Das Leben in Deutschland In Deutschland hatte sich die Familie schnell integriert. Fatmir Memedov engagierte sich vielfältig ehrenamtlich. Er übersetzte bei Caritas, Diakonie sowie Behörden und unterstützte als Flüchtlingsbegleiter andere Asylbewerber. Sein Asylantrag wurde abgelehnt - auch mit dem Hinweis, dass das Herkunftsland sicher sei. Hélène de Wolf moniert, dass im Asylverfahren wichtige Dokumente nicht in die Akte aufgenommen worden seien und der Bescheid fehlerhaft sei. Die Klage gegen den Bescheid wurde ebenfalls abgelehnt. Auch von der Härtefallkommission des Landes haben die Memedovs keine Unterstützung bekommen. Nach der Abschiebung ist die Familie laut de Wolf bei Verwandten in Mazedonien notdürftig untergekommen, traut sich aber nicht aus dem Haus.Kommentar

 Flüchingsbegleiterin Hélène de Wolf im Gespräch mit Fatmir Memedov. TV-Foto: Marion Maier

Flüchingsbegleiterin Hélène de Wolf im Gespräch mit Fatmir Memedov. TV-Foto: Marion Maier

Foto: (h_sab )

Kein Ruhmesblatt

Der Fall Memedov wirft viele Fragen auf. Muss eine Abschiebung nachts erfolgen, so dass Kinder und traumatisierte Menschen völlig verschreckt werden? Hat die Behörde wirklich geprüft, ob die Geschichte von Fatmir Memedov in Mazedonien nicht doch als Asylgrund trägt? Ein Ablehnungsbescheid mit offensichtlichen Fehlern (ein Beispiel: An einer Stelle geht es um Roma aus dem Kosovo statt aus Mazedonien) erweckt nicht diesen Eindruck. Sind die sogenannten sicheren Herkunftsländer wirklich sicher? In Mazedonien gibt es politische Unruhen. Das Auswärtige Amt empfiehlt Touristen, bestimmte Gebiete zu meiden. Roma in Mazedonien werden laut Amnesty International in vielen Lebensbereichen diskriminiert. Wie ist das mit dem Fachkräftemangel? Offensichtlich bekommen integrierte, gute Arbeitskräfte in Deutschland keine Chance. Eine solche Asylpolitik ist kein Ruhmesblatt. Und die Zeichen stehen auf Verschärfung. Beunruhigend. m.maier@volksfreund.de

Info
Zahl der Ausreisen aus dem Kreis: 2017 sind laut Martina Bosch, Sprecherin der Kreisverwaltung, 34 Flüchtlinge, die im Kreis gelebt haben, freiwillig in ihre Heimatländer ausgereist. Abgeschoben wurden 17 Personen. Im Vorjahr sind 255 Migranten freiwillig zurückgekehrt. 14 Menschen wurden abgeschoben.

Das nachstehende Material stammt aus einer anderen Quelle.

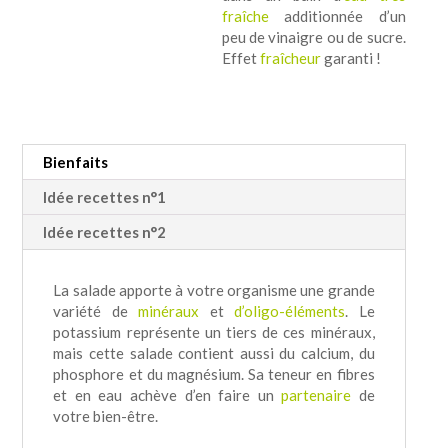
fraîche
additionnée d’un
peu de vinaigre ou de sucre.
Effet
fraîcheur
garanti !
Bienfaits
Idée recettes n°1
Idée recettes n°2
La salade apporte à votre organisme une grande
variété de
minéraux
et
d’oligo-éléments
. Le
potassium représente un tiers de ces minéraux,
mais cette salade contient aussi du calcium, du
phosphore et du magnésium. Sa teneur en fibres
et en eau achève d’en faire un
partenaire
de
votre bien-être.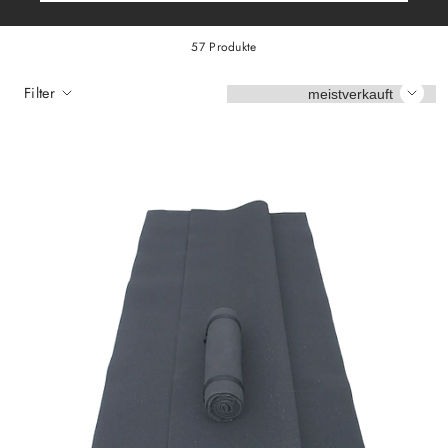
57 Produkte
Sortieren
Filter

Warum nachts abgeschoben wird: Auf die Frage, wieso Abschiebungen abgelehnter Asylbewerber in der Regel nachts oder am frühen Morgen erfolgen, teilt Martina Bosch von der Verwaltung des Kreises Trier-Saarburg mit: "Der Zeitpunkt von Abschiebungen orientiert sich immer an der Abflugzeit des Flugzeugs. Dies macht häufig eine Abschiebung in den frühen Morgenstunden notwendig."